### Request
Every record here must be copied exactly, except for the images it holds.

^^^^^^^^

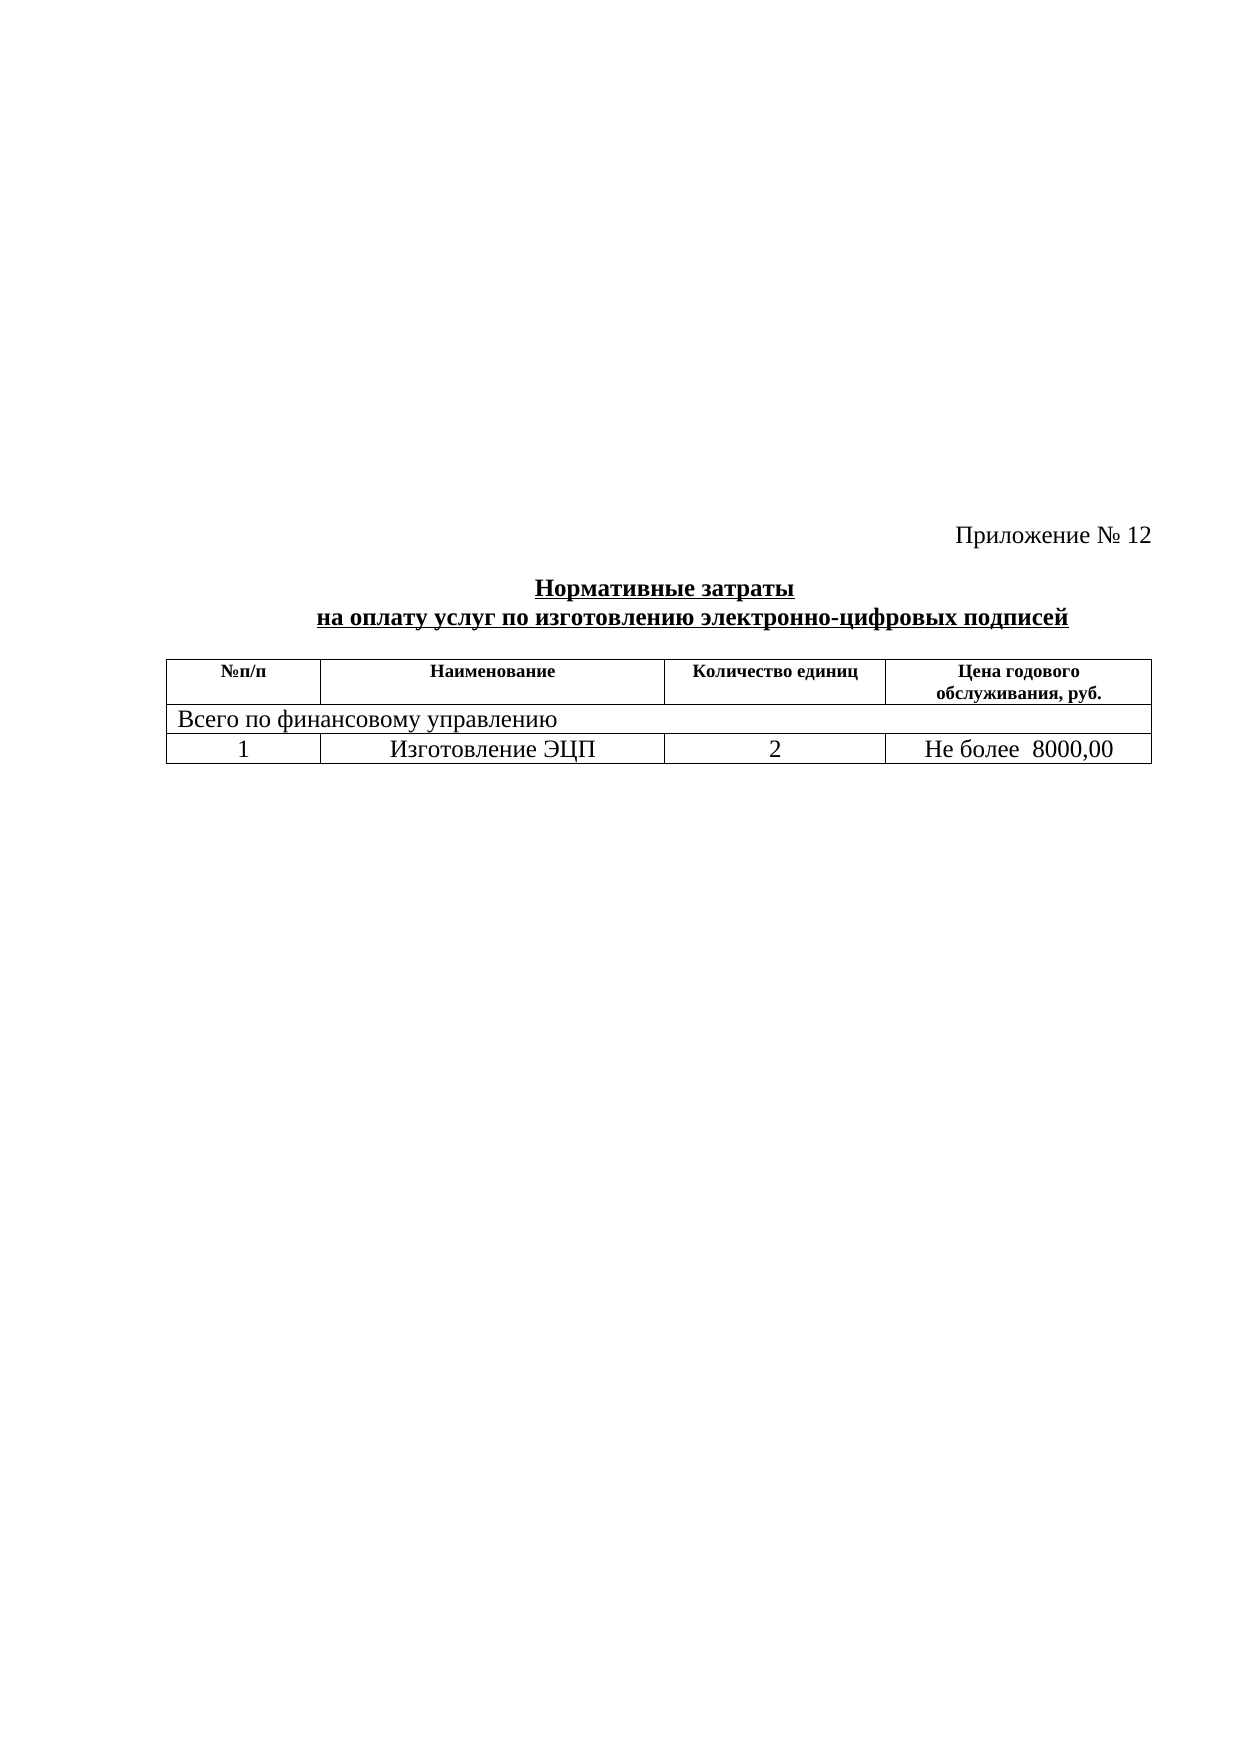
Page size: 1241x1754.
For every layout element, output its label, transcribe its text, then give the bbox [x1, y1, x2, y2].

table_cell 2 [665, 734, 885, 763]
table_cell 1 [167, 734, 320, 763]
table_header №п/п [167, 660, 320, 703]
text на оплату услуг по изготовлению электронно-цифровых подписей [177, 602, 1152, 631]
table_cell Изготовление ЭЦП [321, 734, 664, 763]
table_header Цена годового обслуживания, руб. [886, 660, 1151, 703]
text Приложение № 12 [177, 521, 1152, 549]
table_cell Всего по финансовому управлению [167, 705, 1151, 733]
table_header Наименование [321, 660, 664, 703]
text Нормативные затраты [177, 573, 1152, 602]
table_header Количество единиц [665, 660, 885, 703]
table_cell Не более 8000,00 [886, 734, 1151, 763]
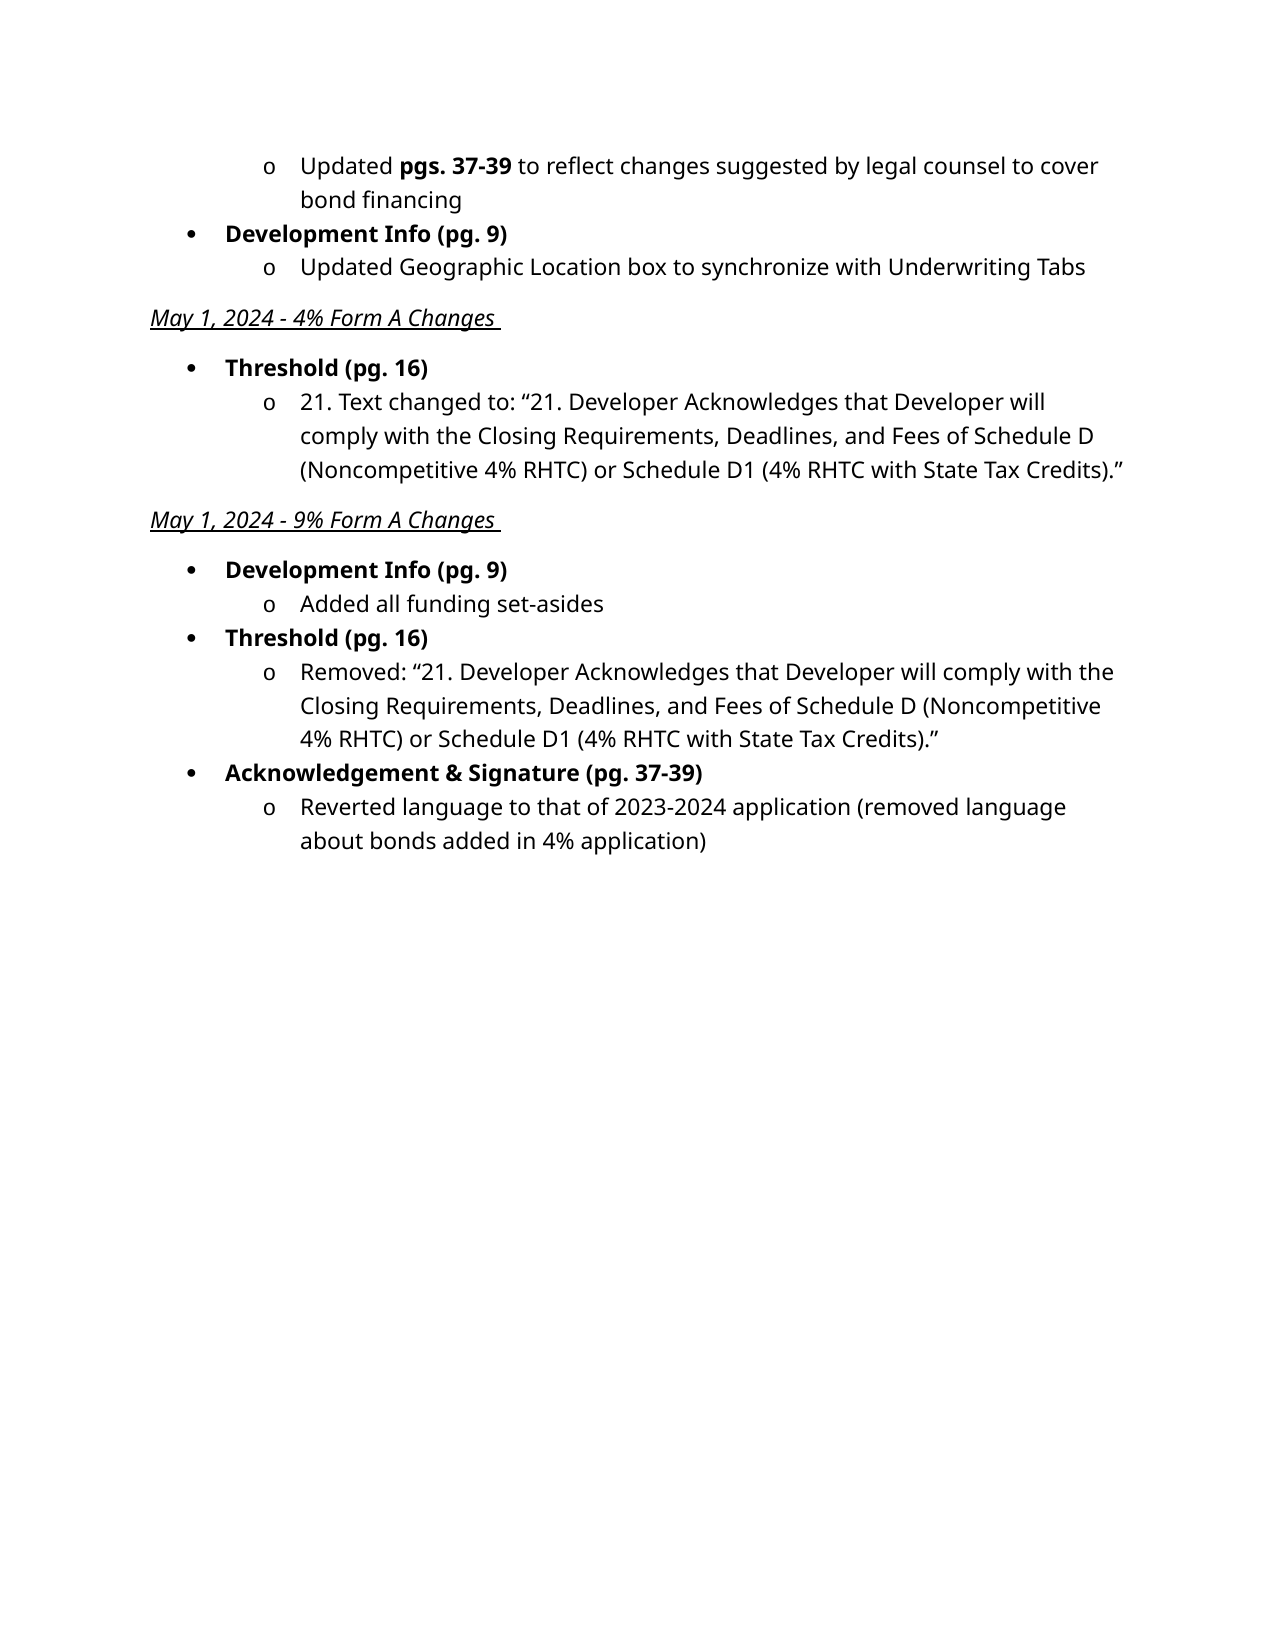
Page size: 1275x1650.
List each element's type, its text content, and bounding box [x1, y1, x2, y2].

list Updated Geographic Location box to synchronize with Underwriting Tabs [262, 251, 1125, 283]
list Updated pgs. 37-39 to reflect changes suggested by legal counsel to cover bond financing [262, 150, 1125, 215]
list Threshold (pg. 16) [187, 622, 1125, 653]
list Removed: “21. Developer Acknowledges that Developer will comply with the Closing Requirements, Deadlines, and Fees of Schedule D (Noncompetitive 4% RHTC) or Schedule D1 (4% RHTC with State Tax Credits).” [262, 656, 1125, 755]
list Development Info (pg. 9) [187, 554, 1125, 586]
list Threshold (pg. 16) [187, 352, 1125, 383]
list Added all funding set-asides [262, 588, 1125, 619]
text May 1, 2024 - 4% Form A Changes [150, 302, 1125, 333]
list 21. Text changed to: “21. Developer Acknowledges that Developer will comply with the Closing Requirements, Deadlines, and Fees of Schedule D (Noncompetitive 4% RHTC) or Schedule D1 (4% RHTC with State Tax Credits).” [262, 386, 1125, 485]
list Reverted language to that of 2023-2024 application (removed language about bonds added in 4% application) [262, 791, 1125, 856]
text May 1, 2024 - 9% Form A Changes [150, 504, 1125, 535]
list Acknowledgement & Signature (pg. 37-39) [187, 757, 1125, 788]
list Development Info (pg. 9) [187, 218, 1125, 249]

^^^^^^^^

### Exercise solution
Page size: 1241x1754.
For every layout element, output its label, transcribe its text, then give the bbox [x1, y1, x2, y2].

table_cell 2 [665, 734, 885, 763]
table_cell 1 [167, 734, 320, 763]
table_header №п/п [167, 660, 320, 703]
text на оплату услуг по изготовлению электронно-цифровых подписей [177, 602, 1152, 631]
table_cell Изготовление ЭЦП [321, 734, 664, 763]
table_header Цена годового обслуживания, руб. [886, 660, 1151, 703]
text Приложение № 12 [177, 521, 1152, 549]
table_cell Всего по финансовому управлению [167, 705, 1151, 733]
table_header Наименование [321, 660, 664, 703]
text Нормативные затраты [177, 573, 1152, 602]
table_header Количество единиц [665, 660, 885, 703]
table_cell Не более 8000,00 [886, 734, 1151, 763]
Page size: 1275x1650.
List each element's type, its text content, and bounding box [x1, y1, x2, y2].

list Updated Geographic Location box to synchronize with Underwriting Tabs [262, 251, 1125, 283]
list Updated pgs. 37-39 to reflect changes suggested by legal counsel to cover bond financing [262, 150, 1125, 215]
list Threshold (pg. 16) [187, 622, 1125, 653]
list Removed: “21. Developer Acknowledges that Developer will comply with the Closing Requirements, Deadlines, and Fees of Schedule D (Noncompetitive 4% RHTC) or Schedule D1 (4% RHTC with State Tax Credits).” [262, 656, 1125, 755]
list Development Info (pg. 9) [187, 554, 1125, 586]
list Threshold (pg. 16) [187, 352, 1125, 383]
list Added all funding set-asides [262, 588, 1125, 619]
text May 1, 2024 - 4% Form A Changes [150, 302, 1125, 333]
list 21. Text changed to: “21. Developer Acknowledges that Developer will comply with the Closing Requirements, Deadlines, and Fees of Schedule D (Noncompetitive 4% RHTC) or Schedule D1 (4% RHTC with State Tax Credits).” [262, 386, 1125, 485]
list Reverted language to that of 2023-2024 application (removed language about bonds added in 4% application) [262, 791, 1125, 856]
text May 1, 2024 - 9% Form A Changes [150, 504, 1125, 535]
list Acknowledgement & Signature (pg. 37-39) [187, 757, 1125, 788]
list Development Info (pg. 9) [187, 218, 1125, 249]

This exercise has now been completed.